If given a connected graph G, split the graph into Ga and Gb. If you find a minimum spanning tree for Ga and Gb (called Xa and Xb, respectively), does connecting Xa to Xb with a minimal weighted edge still form a spanning tree? Is that spanning tree a minimum spanning tree?
This is my logic so far. I believe that connecting Xa to Xb would form at least a spanning tree almost by definition. (If there is a counterxample though that'd be helpful) However, I don't think it would always form a minimum spanning tree because depending on the structure of the graph, you may be able to remove an edge from Xa or Xb, then add the edge connecting them, and still have a tree. This may be the case in a situation where multiple edges of the same weight connect Xa and Xb at different vertexes.

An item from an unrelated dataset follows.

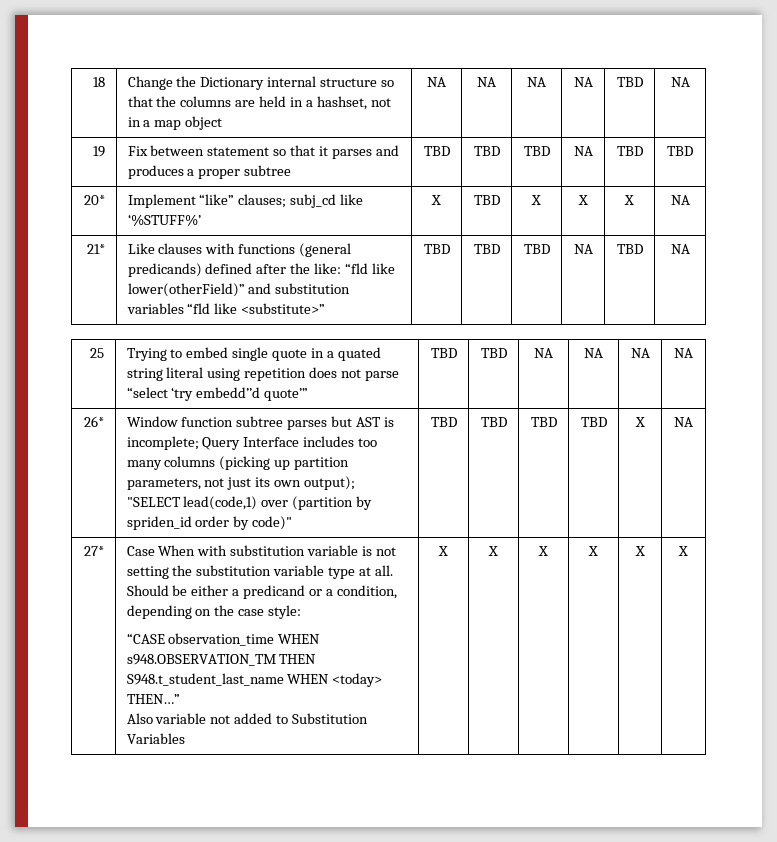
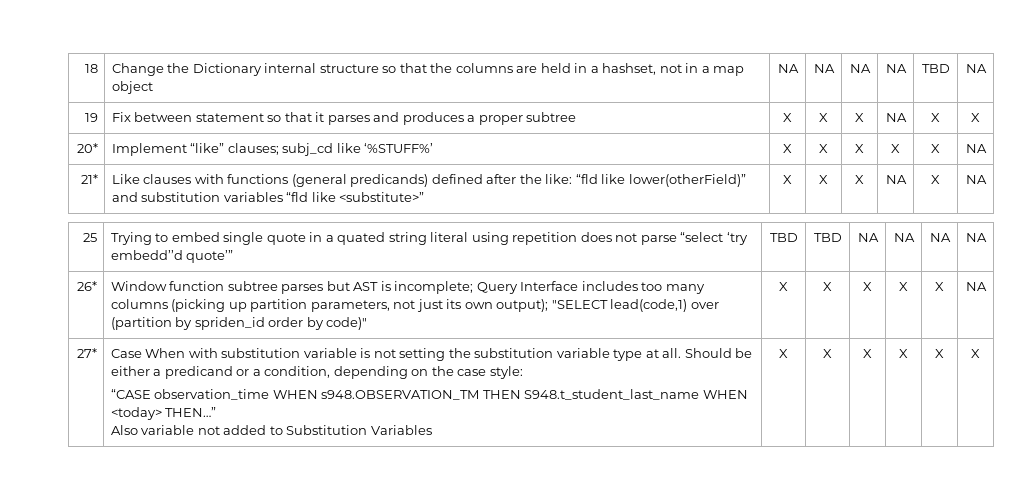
[423,146,450,156] [473,146,500,156] [523,146,550,156] [573,146,593,156] [616,146,643,156] [667,146,693,156] TBD | TBD | TBD | NA | TBD | TBD -> [783,113,792,122] [819,113,828,122] [855,113,864,122] [885,113,907,122] [931,113,940,122] [971,113,980,122] X | X | X | NA | X | X
[473,195,500,205] TBD -> [819,144,828,153] X
[423,244,450,254] [473,244,500,254] [523,244,550,254] [573,244,593,254] [616,244,643,254] TBD | TBD | TBD | NA | TBD -> [783,175,792,184] [819,175,828,184] [855,175,864,184] [885,175,907,184] [931,175,940,184] X | X | X | NA | X
[430,417,457,427] [480,417,507,427] [530,417,557,427] [580,417,607,427] TBD | TBD | TBD | TBD -> [779,282,788,291] [823,282,832,291] [863,282,872,291] [899,282,908,291] X | X | X | X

Is my logic correct so far?
It's correct, that you don't always get a minimal spanning tree by just connecting Xa and Xb. But it is not necessary, that the edges connecting Xa and Xb have the same weight. See the following example:
Assume you have the following Graph G:
A-B-C-D
| | | |
E-F-G-H
Edge (B,C) hast cost 1 and (F,G) has cost 2, all other edges have cost 10.

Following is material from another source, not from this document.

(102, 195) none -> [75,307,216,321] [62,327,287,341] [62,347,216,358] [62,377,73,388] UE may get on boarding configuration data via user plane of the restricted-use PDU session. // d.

Then you divide it in Ga and Gb:
A-B C-D
| | | |
E-F G-H
Minimum spanning trees Xa and Xb are:
A-B C-D
| |
E-F G-H
If you now connect them with the minimal possible edge you get a spanning tree with cost 61:
A-B-C-D
| |
E-F G-H
But that's not a minimal spanning tree. A minimal spanning tree (with costs 53) would be
A-B-C-D
|
E-F-G-H